Abstract

We aimed to determine the prevalence of levator trauma in patients with cystocele, in an attempt to shed light on potential pathophysiological mechanisms. We reviewed the datasets of 222 women, who had undergone physical examination, urodynamics, and 4D pelvic floor US (GE Kretz Voluson 730 expert), for prolapse, levator biometry and avulsion, using tomographic ultrasound imaging (TUI). Cystoceles reaching below the symphysis pubis were classified based on bladder neck position, retrovesical angle (RVA) and urethral rotation as Green II i.e. cystourethrocele (RVA ≥ 140°), or Green III (RVA < 140°). US analysis was performed offline (GE Kretz 4DView 5.0) blinded against all clinical and urodynamic data. Mean age was 55 years, median parity 3. Patients presented with stress incontinence (SI, 78%), urge incontinence (UI, 72%), frequency (31%), nocturia (48%), voiding dysfunction (VD, 24%), and prolapse (70%). Urodynamic testing showed SI (67%), UI (25%), VD (30%), and sensory urgency (16%). 39 datasets were excluded from analysis due to previous surgery. 103 women had a cystocele below the symphysis pubis and were classified as Green II (62) or Green III (41).
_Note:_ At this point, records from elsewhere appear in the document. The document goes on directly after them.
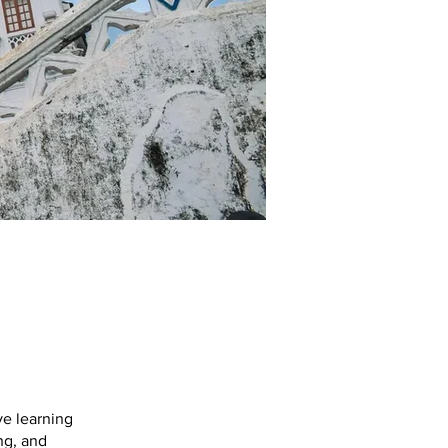
e learning
ng, and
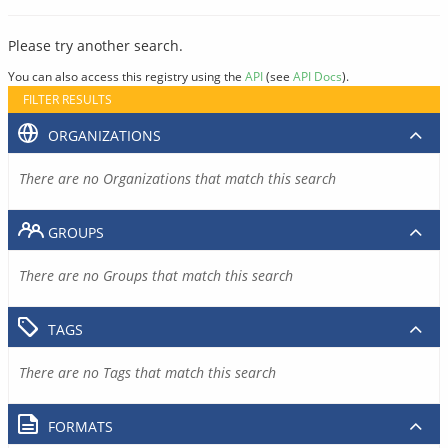
Please try another search.
You can also access this registry using the
API
(see
API Docs
).
FILTER RESULTS
ORGANIZATIONS
There are no Organizations that match this search
GROUPS
There are no Groups that match this search
TAGS
There are no Tags that match this search
FORMATS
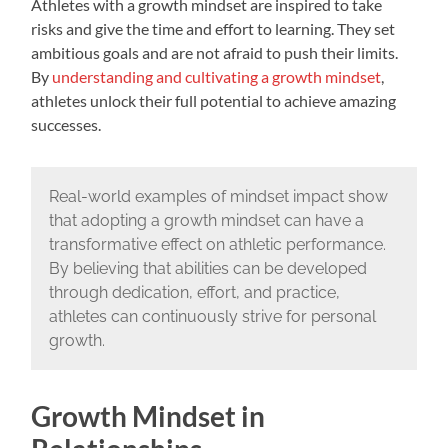
Athletes with a growth mindset are inspired to take
risks and give the time and effort to learning. They set
ambitious goals and are not afraid to push their limits.
By
understanding and cultivating a growth mindset
,
athletes unlock their full potential to achieve amazing
successes.
Real-world examples of mindset impact show
that adopting a growth mindset can have a
transformative effect on athletic performance.
By believing that abilities can be developed
through dedication, effort, and practice,
athletes can continuously strive for personal
growth.
Growth Mindset in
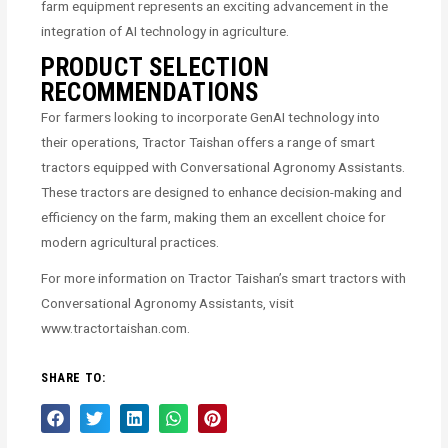
farm equipment represents an exciting advancement in the
integration of AI technology in agriculture.
PRODUCT SELECTION
RECOMMENDATIONS
For farmers looking to incorporate GenAI technology into
their operations, Tractor Taishan offers a range of smart
tractors equipped with Conversational Agronomy Assistants.
These tractors are designed to enhance decision-making and
efficiency on the farm, making them an excellent choice for
modern agricultural practices.
For more information on Tractor Taishan’s smart tractors with
Conversational Agronomy Assistants, visit
www.tractortaishan.com.
SHARE TO:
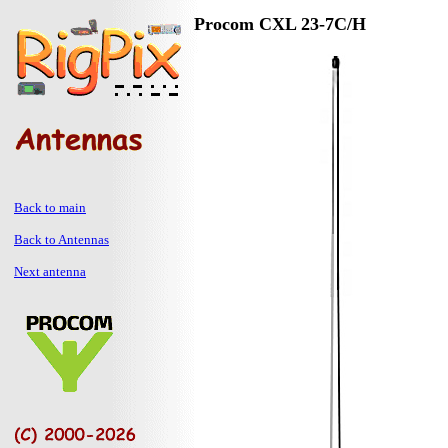
Procom CXL 23-7C/H
Back to main
Back to Antennas
Next antenna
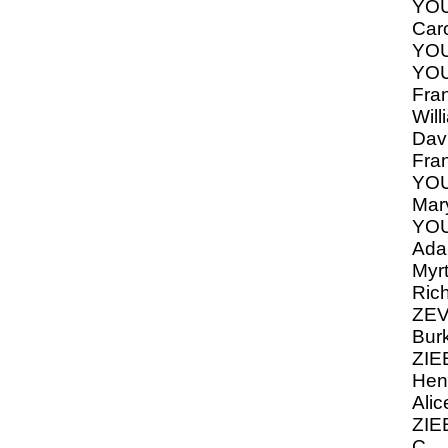
YO
Caro
YOU
YO
Fran
Will
Dav
Fra
YOU
Mar
YOU
Ada,
Myrt
Ric
ZEV
Bur
ZIE
Hen
Alic
ZIE
C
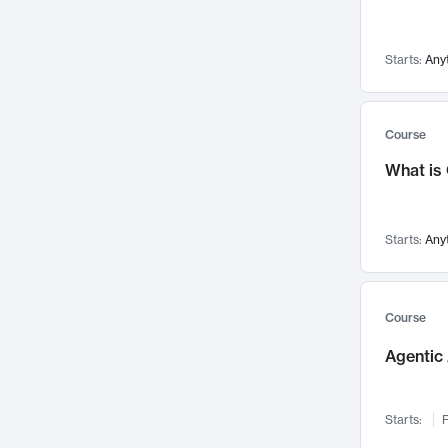
Networks and Security
142
Visualization
142
Starts:
Any
Data Science
132
Environmental Engineering
129
Pathology and Pathophysiology
124
Course
Entrepreneurship
123
What is
Music
121
Linguistics
108
Starts:
Any
Nuclear Engineering
108
International Development
106
Supply Chain
104
Course
Startups/New Enterprises
91
Agentic 
Civil Engineering
90
Ocean Engineering
73
Starts:
F
Imaging
72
Women with Green III cystocele were older, had more severe prolapse, but less SI. They were more likely to have objective VD, larger bladder capacity and larger residual volumes. Women with Green III cystoceles were more likely to suffer from levator avulsion defects and showed a higher number of abnormal slices on TUI. Hiatal dimensions were higher in Green III, especially on pelvic floor muscle contraction. A cystocele with intact RVA is more likely to be associated with avulsion defects of the levator ani and thus more likely to be caused by birth related trauma. This contradicts the commonly held belief that such cystoceles are due to central rather than lateral defects.